Se limpiaba las lágrimas una y otra vez para que no le empapasen la mirada, quería mirarle a los ojos a cada segundo y que no los cerrase.
Noa le tenía recostado en su pecho y su regazo, una mano le acariciaba el pelo de la sien, se metía entre sus rizos calmándole con las yemas de los dedos. Aunque necesitaba calmarse a sí misma. La otra mano tapaba temblorosa la herida.

Pablo empezó a temblar, los labios estaban morados y la sangre le salía a borbotones del costado.
- Ni se te ocurra, no te vayas Pablo... – sollozaba - otra vez no...
- Tengo frío, pequeña. – tiritaba su boca con una pequeña sonrisa y sus ojos la miraban luchando por no cerrarse – abrázame un poco más, anda.

Hacía años que se había ido por primera vez de su vida, cuando era todavía una niña caprichosa y el adiós le hizo madurar. Y ahora que volvía a tenerle entre sus huesos, se volvía a sentir como aquella niña, retrocedía cinco años.
- Escucha, escúchame – se seco las lágrimas e intentó sonreírle, buscó su mirada perdida – tienes que ponerte bien ¿vale? Tenemos que tirarnos de ese puente de una puta vez, me lo debes desde que cumplí los diecisiete y no estuviste para darme tu regalo, esa tarde de puenting. – Pablo sonrió.
- Yo siempre voy a estar cuando saltes, no hace falta que me tire contigo.
- Si, si hace falta – miró hacia los lados desesperada - ¿dónde está la puta ambulancia? ¡joder!
- Noa... – intentó incorporarse – mírame... te quiero ¿vale? Y eso no lo cambiaron cinco años ¿lo va a cambiar un trocito de metal en mi estómago? – sonrió y Noa le besó la frente mientras lloraba con todas sus fuerzas. – Esté aquí o en las Caimán, o en mi casa, o en la oficina, o de turno de noche, o en un coche, en una caja de pino... yo voy a estar contigo, lo he estado estos cinco años, te he seguido día y noche, aunque tu no lo notes yo estoy ahí.

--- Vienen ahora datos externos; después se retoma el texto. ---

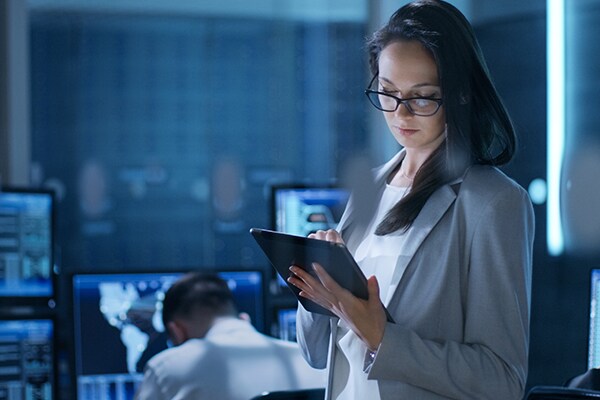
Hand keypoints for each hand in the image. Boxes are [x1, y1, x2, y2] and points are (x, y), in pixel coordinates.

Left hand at [288, 230, 386, 350]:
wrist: (373, 338)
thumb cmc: (374, 322)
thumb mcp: (376, 305)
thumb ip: (374, 290)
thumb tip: (372, 278)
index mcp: (346, 301)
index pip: (331, 285)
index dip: (322, 275)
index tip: (314, 265)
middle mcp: (337, 304)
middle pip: (317, 288)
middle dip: (304, 277)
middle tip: (293, 268)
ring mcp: (334, 308)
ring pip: (314, 294)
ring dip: (302, 285)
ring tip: (291, 278)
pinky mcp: (334, 311)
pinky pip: (318, 302)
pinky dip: (309, 296)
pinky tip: (301, 292)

Cogió aire y perdió las fuerzas para seguir hablándole. Lo había hecho con esa voz dulce y la mirada brillante de cuando se conocieron. Aquel estúpido y odioso vecino, el hermano de Sergio que tocaba la guitarra a las tantas y le dejaba notitas en la ventana, aquel que le explicaba porqué no podían verse los jueves como si le contase porqué ocurren las cosas más injustas. Pero ahora ella comprendía aquellas tonterías, y aun así necesitaba su mirada brillante para explicarle porqué tenía que volverse a ir.

- Pero me prometiste cogerme de la mano... agarrarnos para saltar.
- No va a estar mi mano, pero yo saltaré contigo, soy tu cuerda ¿recuerdas? ¿Qué cuerda vas a usar si no?